## Directions
Go through the listing below and output exactly the line with "colour: red stool", the line with "spun: desk chair", and each line between; omit the rest.

## Source data
+---+

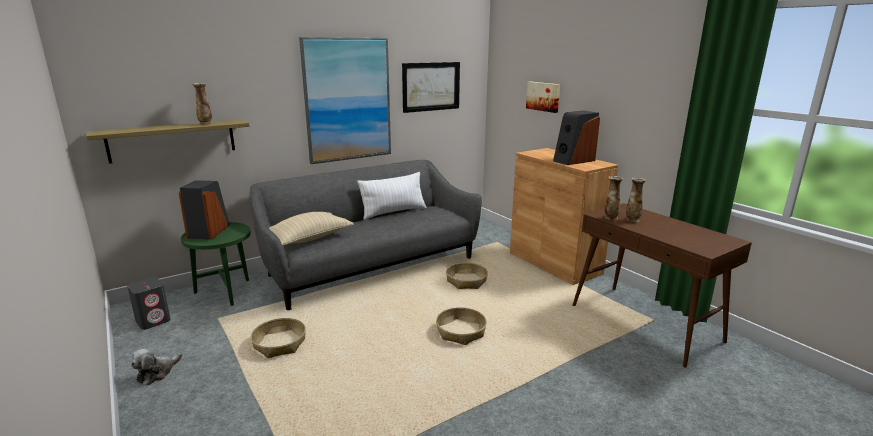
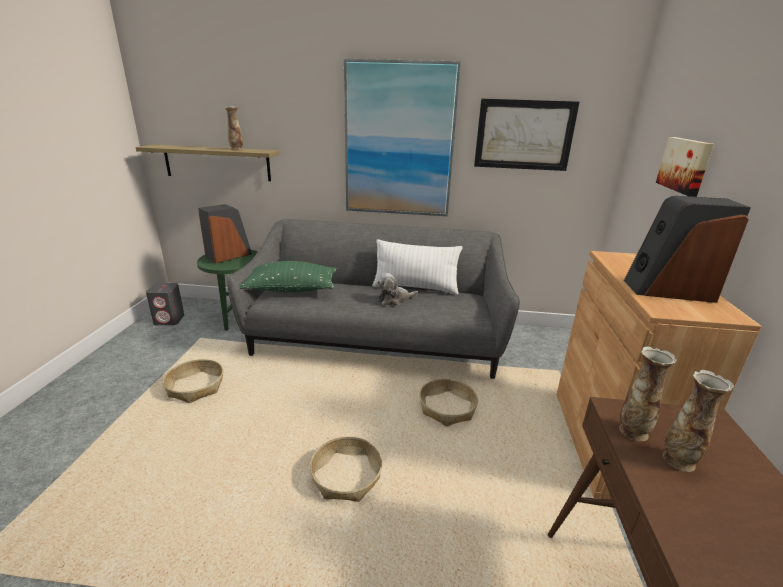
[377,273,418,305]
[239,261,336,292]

+---+

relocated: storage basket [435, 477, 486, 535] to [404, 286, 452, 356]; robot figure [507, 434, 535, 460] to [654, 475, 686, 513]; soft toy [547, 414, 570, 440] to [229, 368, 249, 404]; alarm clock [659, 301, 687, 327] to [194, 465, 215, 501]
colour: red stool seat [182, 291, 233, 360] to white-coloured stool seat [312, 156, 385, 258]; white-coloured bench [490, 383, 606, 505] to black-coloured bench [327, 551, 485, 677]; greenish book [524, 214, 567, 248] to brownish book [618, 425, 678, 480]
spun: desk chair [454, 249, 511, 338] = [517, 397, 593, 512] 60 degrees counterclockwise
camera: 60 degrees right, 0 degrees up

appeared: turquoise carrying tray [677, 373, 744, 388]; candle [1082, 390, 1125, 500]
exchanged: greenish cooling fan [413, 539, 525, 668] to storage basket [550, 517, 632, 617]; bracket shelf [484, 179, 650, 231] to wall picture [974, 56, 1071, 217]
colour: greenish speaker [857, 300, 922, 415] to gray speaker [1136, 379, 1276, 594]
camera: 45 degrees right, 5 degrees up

+---+

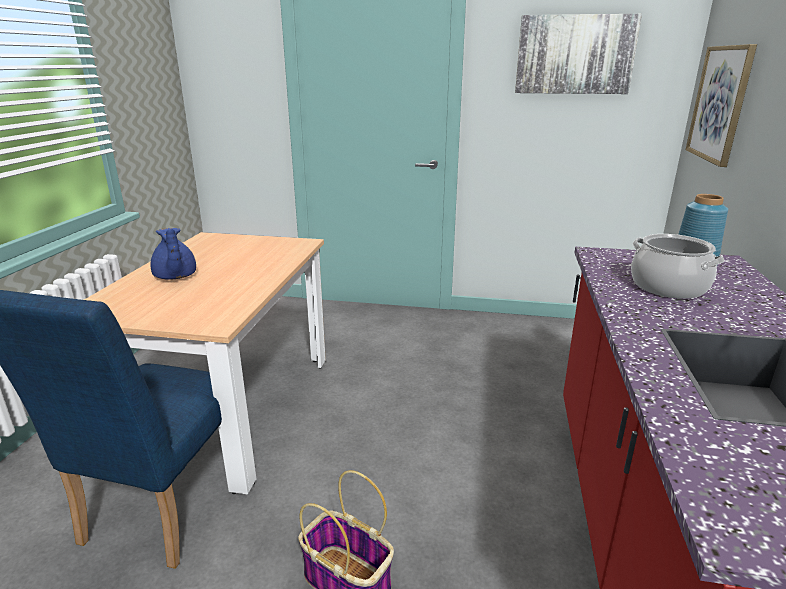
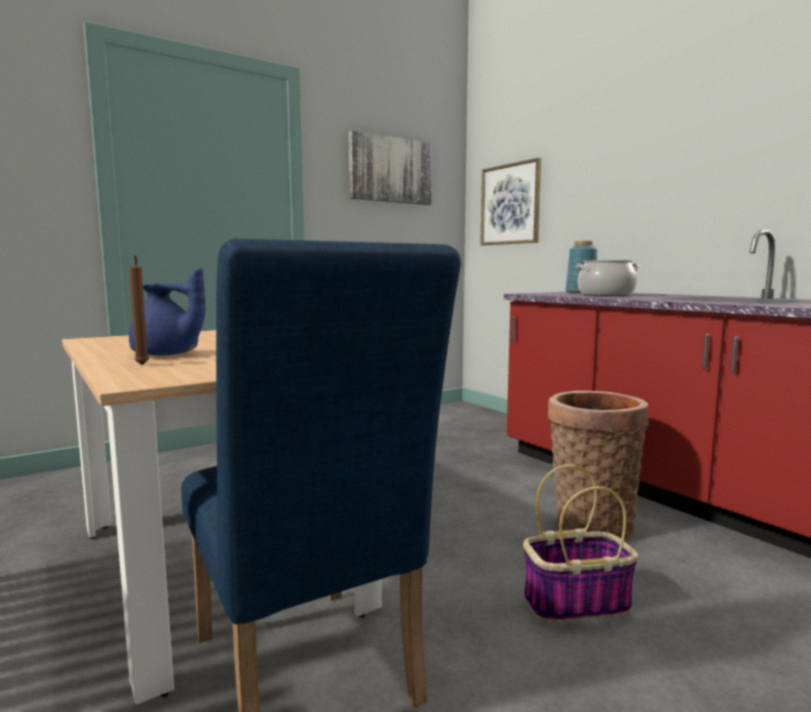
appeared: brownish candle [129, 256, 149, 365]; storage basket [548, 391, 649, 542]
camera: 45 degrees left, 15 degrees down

+---+

## Reply
colour: red stool seat [182, 291, 233, 360] to white-coloured stool seat [312, 156, 385, 258]; white-coloured bench [490, 383, 606, 505] to black-coloured bench [327, 551, 485, 677]; greenish book [524, 214, 567, 248] to brownish book [618, 425, 678, 480]
spun: desk chair [454, 249, 511, 338] = [517, 397, 593, 512] 60 degrees counterclockwise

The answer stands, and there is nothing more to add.